Cally-Jo Pothecary (born 20 April 1989) is a British fine artist and tattoo artist.

== Early life ==
Cally-Jo was born on 20 April 1989 in Southampton, the United Kingdom and grew up in Shirley, London. She studied fine art painting at Winchester School of Art, and graduated in 2011. Cally-Jo began to tattoo in 2012.

== Career ==
In 2012 Cally-Jo worked was hired as an tattoo artist at New Wave Tattoo Studio in North London. Whilst working at New Wave Tattoo, she designed a decal for the One (M8) phone, which was awarded to finalists at the British MOBO music awards.

In October 2013, Cally-Jo travelled to the Dominican Republic to tattoo Rihanna's hand.

Cally-Jo was a participant in the gallery, The 100 Hands Project, an exhibition presented at the National Maritime Museum in Cornwall, UK. The exhibit displayed 100 silicone hands tattooed by 100 tattoo artists who work in England.

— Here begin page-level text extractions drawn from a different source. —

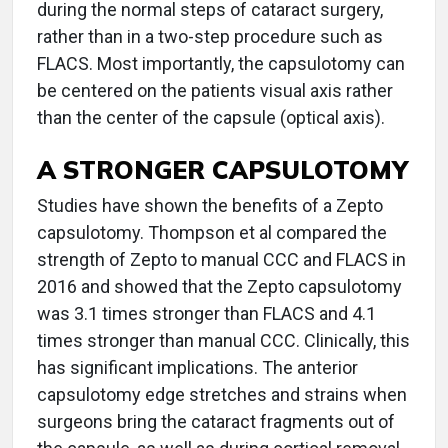
during the normal steps of cataract surgery,
rather than in a two-step procedure such as
FLACS. Most importantly, the capsulotomy can
be centered on the patients visual axis rather
than the center of the capsule (optical axis).
A STRONGER CAPSULOTOMY
Studies have shown the benefits of a Zepto
capsulotomy. Thompson et al compared the
strength of Zepto to manual CCC and FLACS in
2016 and showed that the Zepto capsulotomy
was 3.1 times stronger than FLACS and 4.1
times stronger than manual CCC. Clinically, this
has significant implications. The anterior
capsulotomy edge stretches and strains when
surgeons bring the cataract fragments out of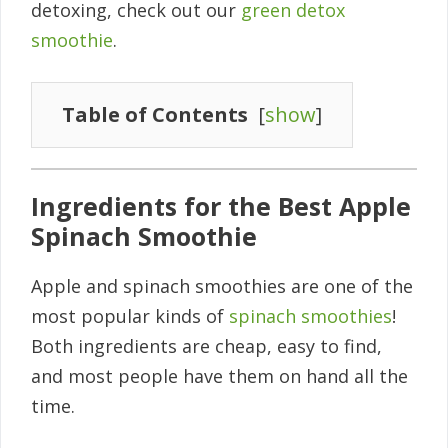
detoxing, check out our
green detox
smoothie
.
Table of Contents
[
show
]
Ingredients for the Best Apple
Spinach Smoothie
Apple and spinach smoothies are one of the
most popular kinds of
spinach smoothies
!
Both ingredients are cheap, easy to find,
and most people have them on hand all the
time.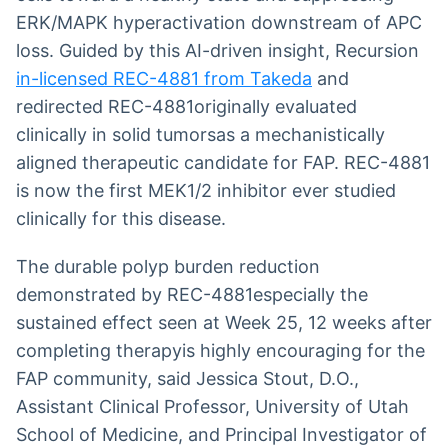
ERK/MAPK hyperactivation downstream of APC
loss. Guided by this AI-driven insight, Recursion
in-licensed REC-4881 from Takeda
and
redirected REC-4881originally evaluated
clinically in solid tumorsas a mechanistically
aligned therapeutic candidate for FAP. REC-4881
is now the first MEK1/2 inhibitor ever studied
clinically for this disease.
The durable polyp burden reduction
demonstrated by REC-4881especially the
sustained effect seen at Week 25, 12 weeks after
completing therapyis highly encouraging for the
FAP community, said Jessica Stout, D.O.,
Assistant Clinical Professor, University of Utah
School of Medicine, and Principal Investigator of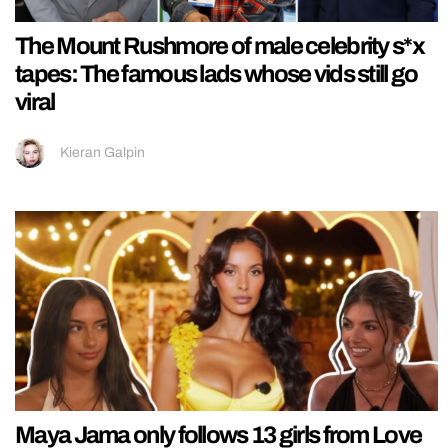
The Mount Rushmore of male celebrity s*x
tapes: The famous lads whose vids still go
viral
Kieran Galpin
Maya Jama only follows 13 girls from Love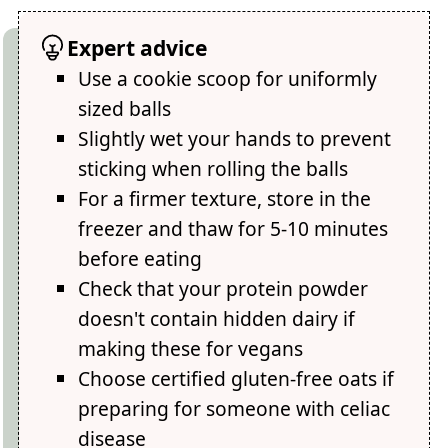
Expert advice
Use a cookie scoop for uniformly
sized balls
Slightly wet your hands to prevent
sticking when rolling the balls
For a firmer texture, store in the
freezer and thaw for 5-10 minutes
before eating
Check that your protein powder
doesn't contain hidden dairy if
making these for vegans
Choose certified gluten-free oats if
preparing for someone with celiac
disease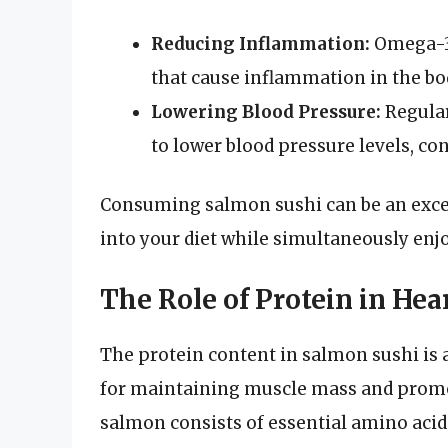
Reducing Inflammation:
Omega-3s
that cause inflammation in the bo
Lowering Blood Pressure:
Regular
to lower blood pressure levels, con
Consuming salmon sushi can be an excell
into your diet while simultaneously enjo
The Role of Protein in Hea
The protein content in salmon sushi is 
for maintaining muscle mass and promoti
salmon consists of essential amino acid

In 2016 Cally-Jo collaborated with the Coffee vs. Gangs campaign which was founded by the coffee company Kenco. The campaign commissioned Cally-Jo to create art that would combine aspects of gang tattoos common in Honduras with coffee farming. This project attracted the attention of the press, as well as the visit of the Ambassador of Honduras.

Cally-Jo was a cast member in Season 1 and Season 2 of the MTV British entertainment reality show Just Tattoo of Us.